> [Task prompt]
Copy out all the records again with every "scientific name" changed to "binomial name" and nothing else altered. Leave out the pictures.

> [Data extract]
══════
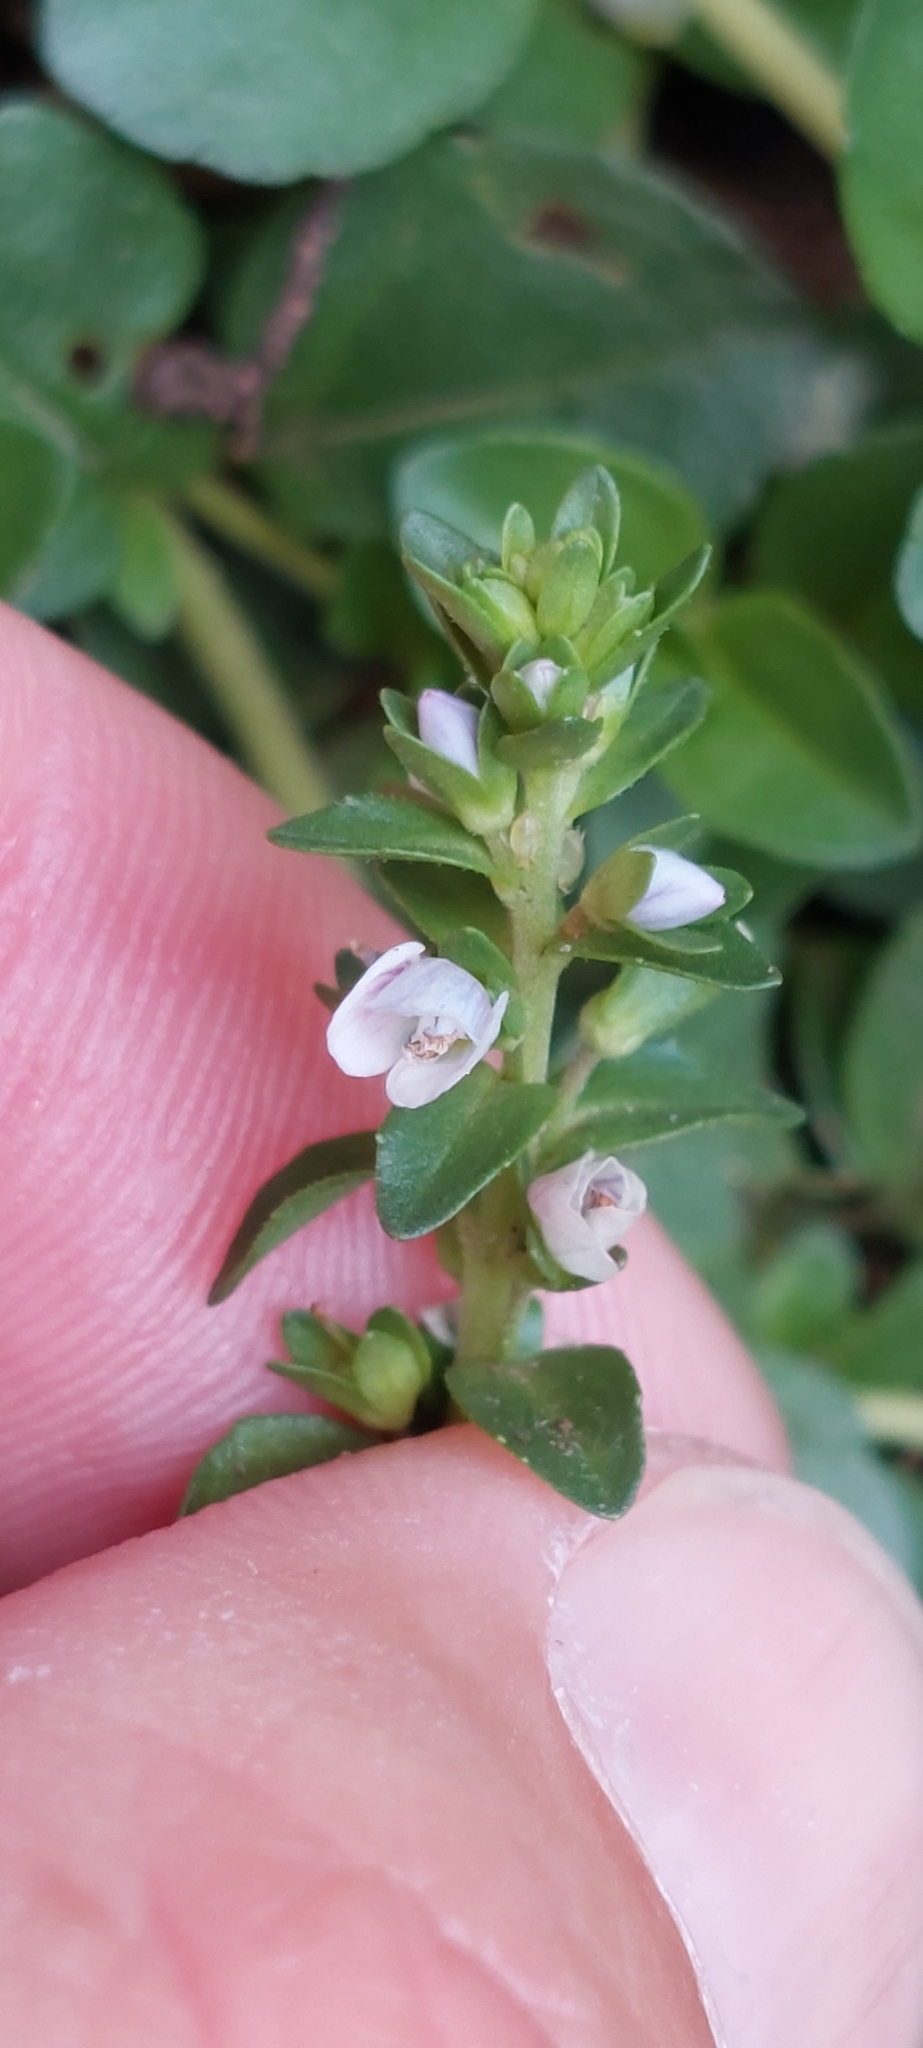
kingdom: Plantae
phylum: Tracheophyta
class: Magnoliopsida
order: Lamiales
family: Plantaginaceae
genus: Veronica
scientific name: Veronica serpyllifolia
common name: Thyme-leaved speedwell
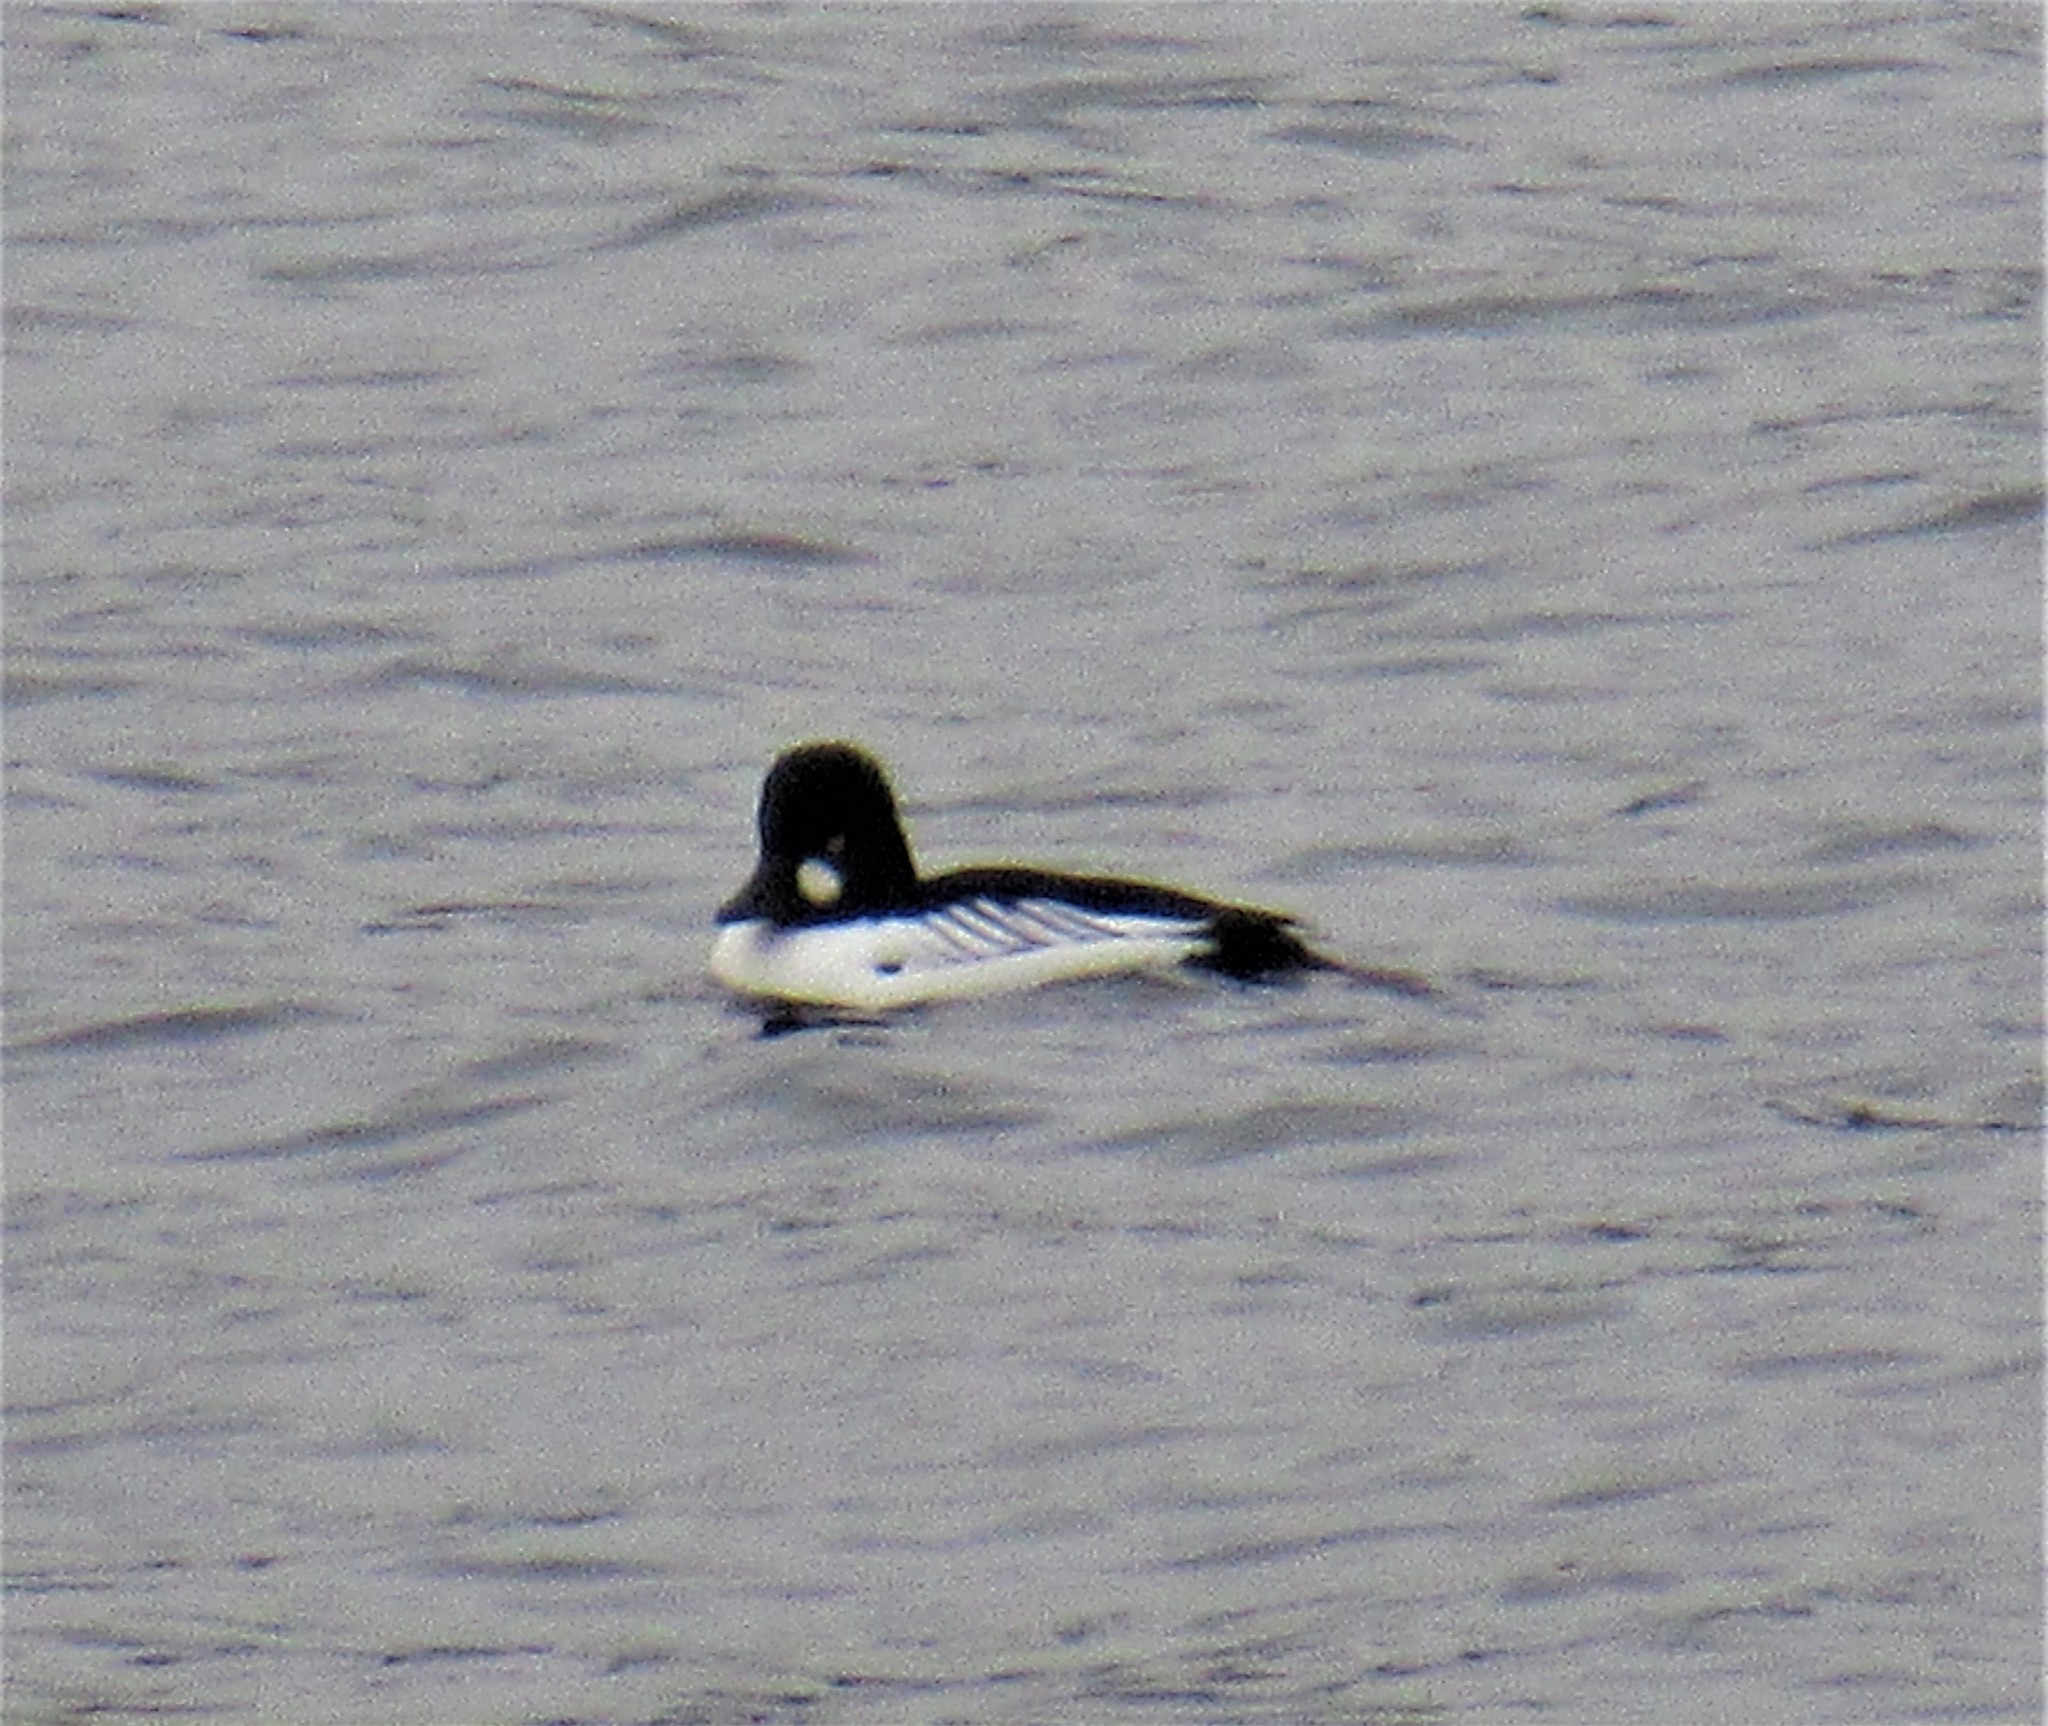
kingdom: Animalia
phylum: Chordata
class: Aves
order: Anseriformes
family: Anatidae
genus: Bucephala
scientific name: Bucephala clangula
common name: Common goldeneye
══════
> [Output of the exercise]
kingdom: Plantae
phylum: Tracheophyta
class: Magnoliopsida
order: Lamiales
family: Plantaginaceae
genus: Veronica
binomial name: Veronica serpyllifolia
common name: Thyme-leaved speedwell
kingdom: Animalia
phylum: Chordata
class: Aves
order: Anseriformes
family: Anatidae
genus: Bucephala
binomial name: Bucephala clangula
common name: Common goldeneye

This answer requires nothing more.